● Exercise
Return, from the material below, each line in which the word "expression" is present.

● Data records
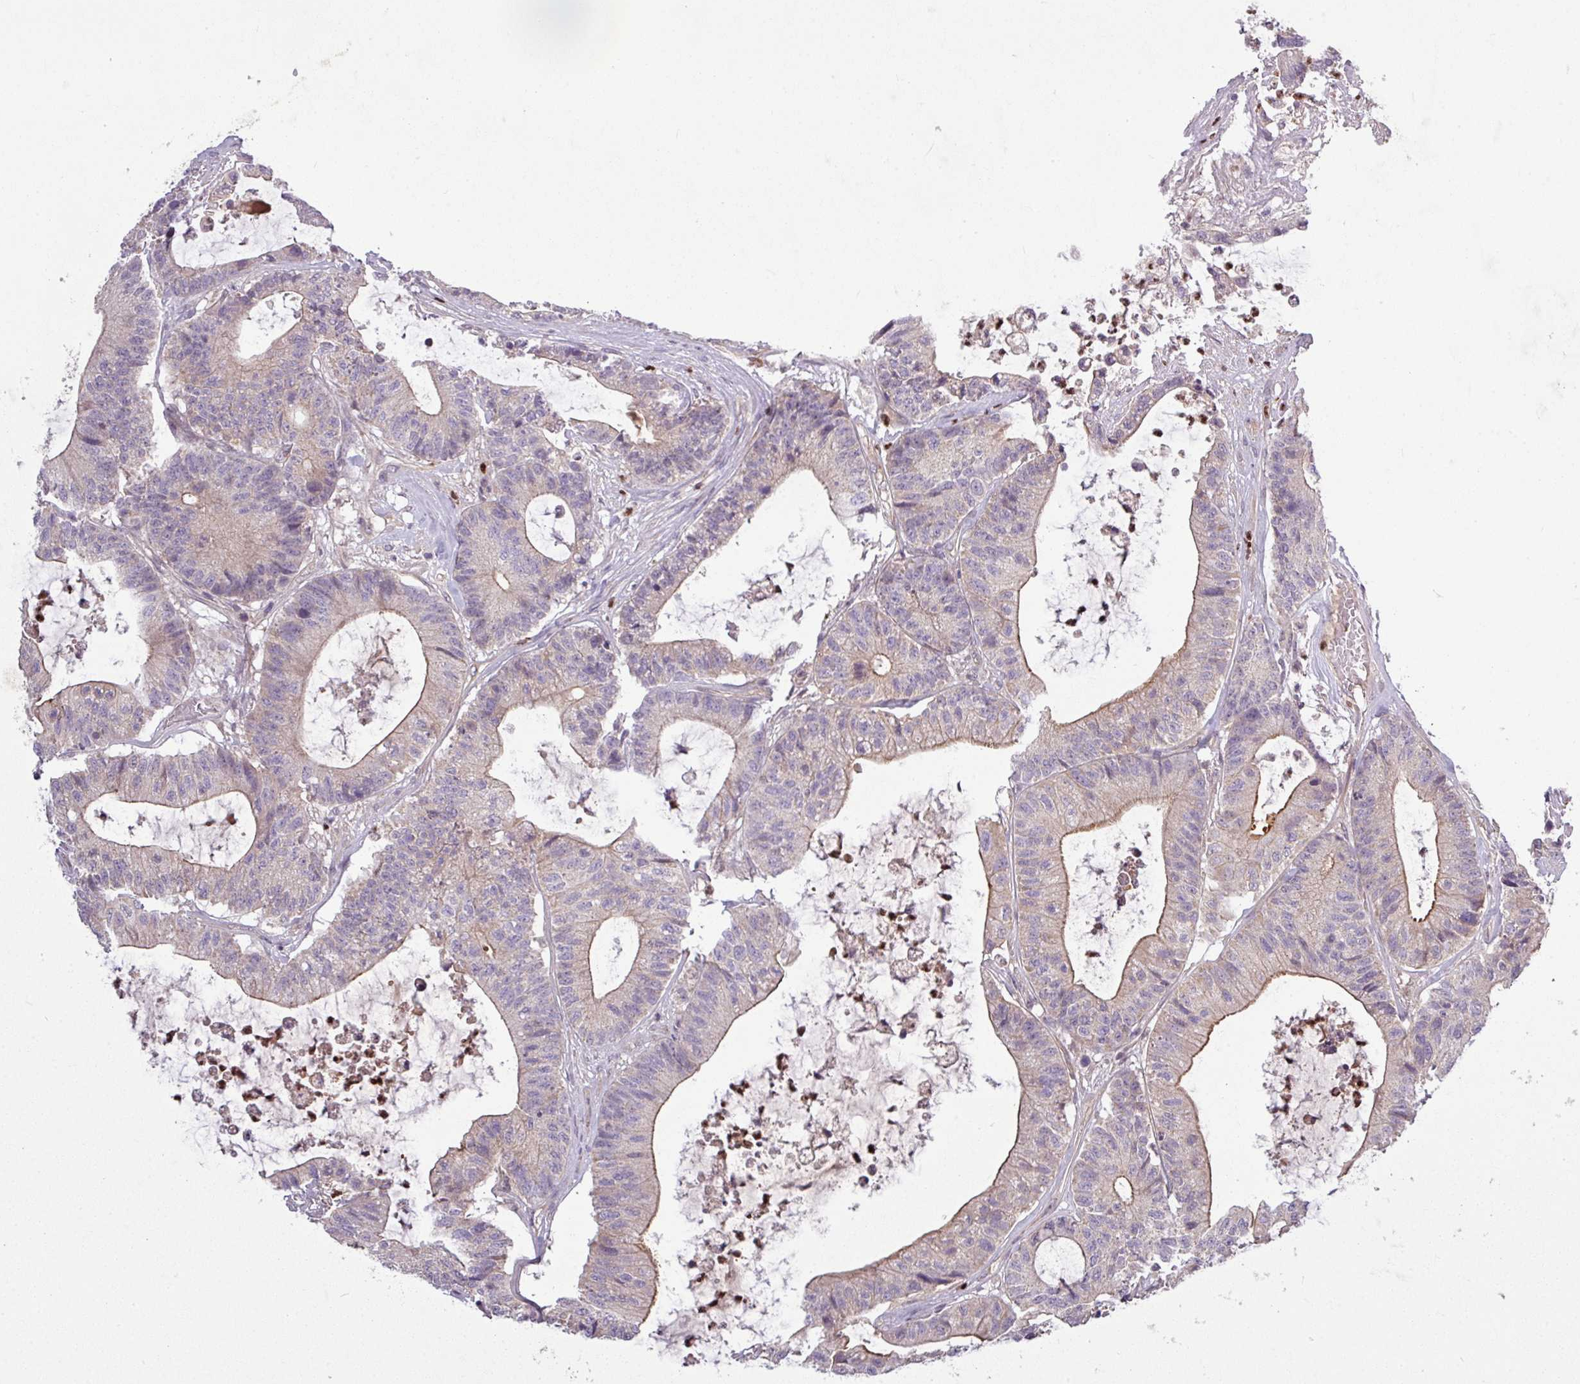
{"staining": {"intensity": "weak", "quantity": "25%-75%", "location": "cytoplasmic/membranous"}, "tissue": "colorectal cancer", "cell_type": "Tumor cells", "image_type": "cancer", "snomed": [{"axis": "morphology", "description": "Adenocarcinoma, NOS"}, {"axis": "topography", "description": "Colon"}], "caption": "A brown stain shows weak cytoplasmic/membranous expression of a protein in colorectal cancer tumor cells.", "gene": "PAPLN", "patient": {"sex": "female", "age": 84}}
--
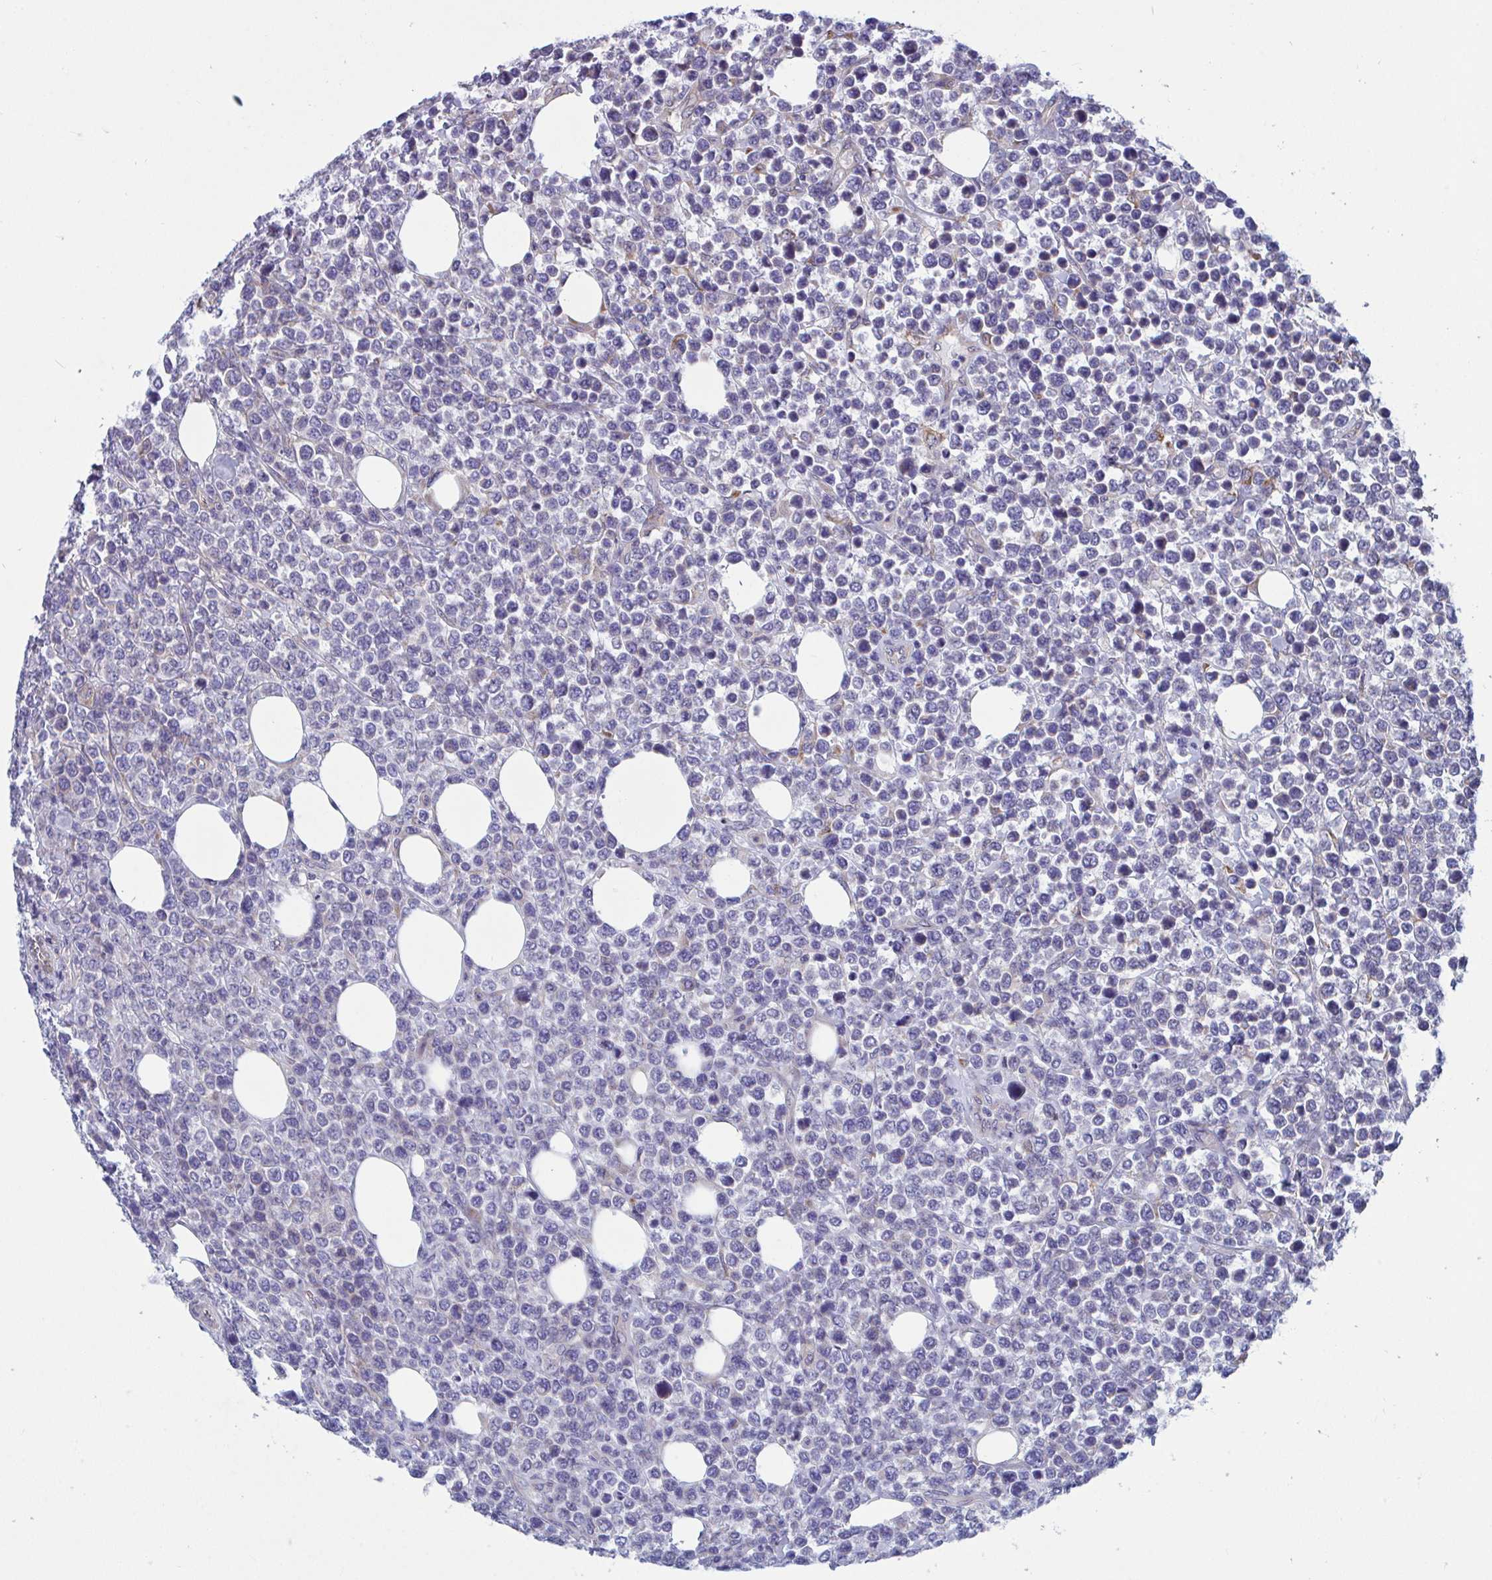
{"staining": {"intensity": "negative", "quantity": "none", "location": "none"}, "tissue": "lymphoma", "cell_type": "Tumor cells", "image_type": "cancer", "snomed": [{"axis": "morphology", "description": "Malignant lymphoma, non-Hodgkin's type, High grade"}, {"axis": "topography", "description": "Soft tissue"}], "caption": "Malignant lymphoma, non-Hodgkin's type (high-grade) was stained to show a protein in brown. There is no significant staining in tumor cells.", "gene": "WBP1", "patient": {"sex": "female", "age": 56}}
---
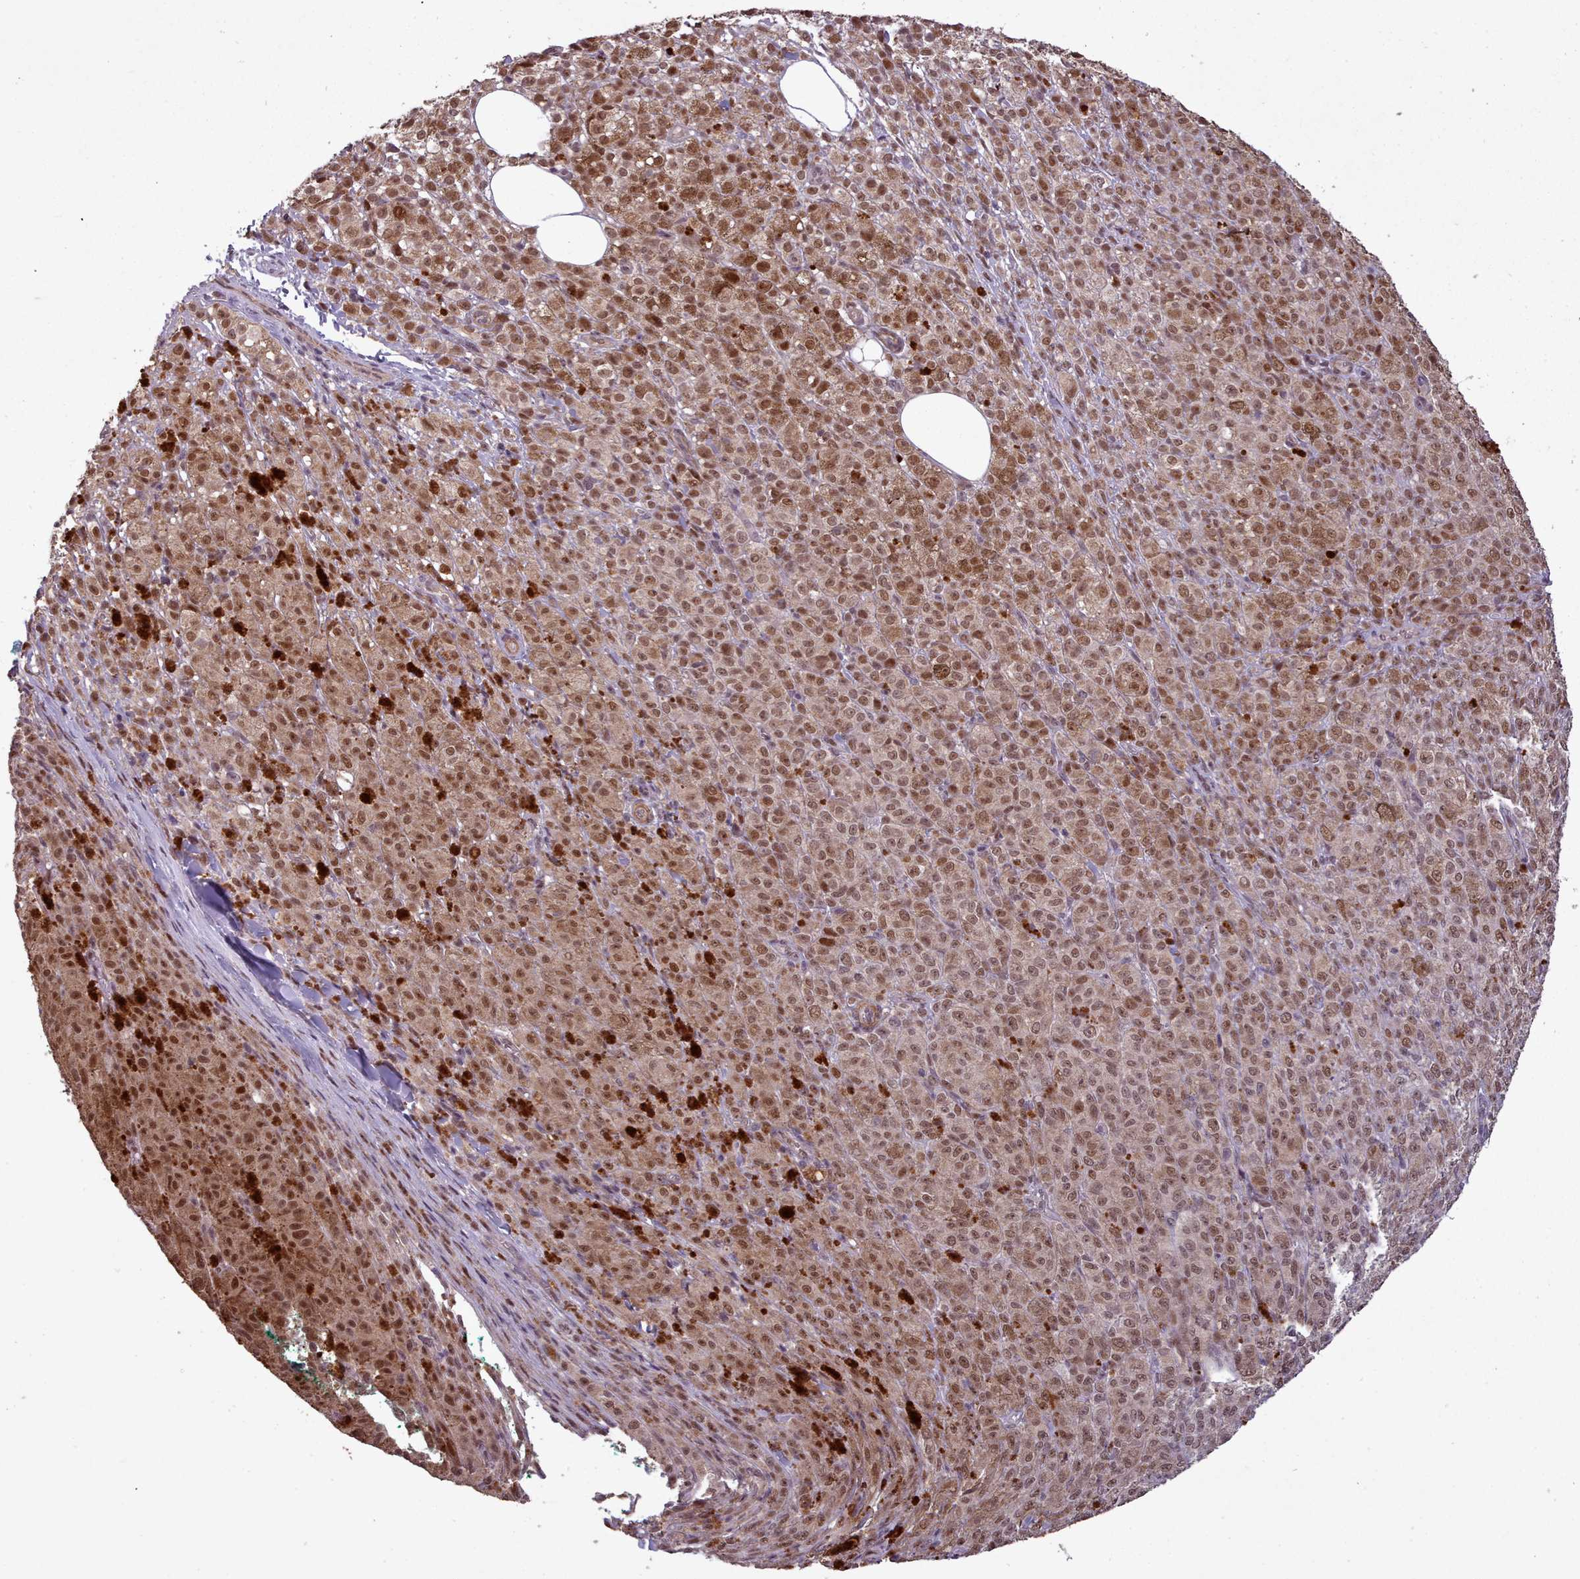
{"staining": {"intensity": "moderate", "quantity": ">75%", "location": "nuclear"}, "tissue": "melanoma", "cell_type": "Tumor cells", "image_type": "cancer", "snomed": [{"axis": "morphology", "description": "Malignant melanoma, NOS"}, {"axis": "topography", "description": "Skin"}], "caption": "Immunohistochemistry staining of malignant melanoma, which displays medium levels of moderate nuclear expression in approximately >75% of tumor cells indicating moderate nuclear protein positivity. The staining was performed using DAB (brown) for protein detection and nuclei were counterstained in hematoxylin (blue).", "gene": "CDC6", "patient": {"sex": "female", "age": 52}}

● Task answer
{"staining": {"intensity": "weak", "quantity": "25%-75%", "location": "cytoplasmic/membranous"}, "tissue": "colorectal cancer", "cell_type": "Tumor cells", "image_type": "cancer", "snomed": [{"axis": "morphology", "description": "Adenocarcinoma, NOS"}, {"axis": "topography", "description": "Colon"}], "caption": "A brown stain shows weak cytoplasmic/membranous expression of a protein in colorectal cancer tumor cells.", "gene": "PAPLN", "patient": {"sex": "female", "age": 84}}
{"staining": {"intensity": "moderate", "quantity": ">75%", "location": "nuclear"}, "tissue": "melanoma", "cell_type": "Tumor cells", "image_type": "cancer", "snomed": [{"axis": "morphology", "description": "Malignant melanoma, NOS"}, {"axis": "topography", "description": "Skin"}], "caption": "Immunohistochemistry staining of malignant melanoma, which displays medium levels of moderate nuclear expression in approximately >75% of tumor cells indicating moderate nuclear protein positivity. The staining was performed using DAB (brown) for protein detection and nuclei were counterstained in hematoxylin (blue).", "gene": "CDC6", "patient": {"sex": "female", "age": 52}}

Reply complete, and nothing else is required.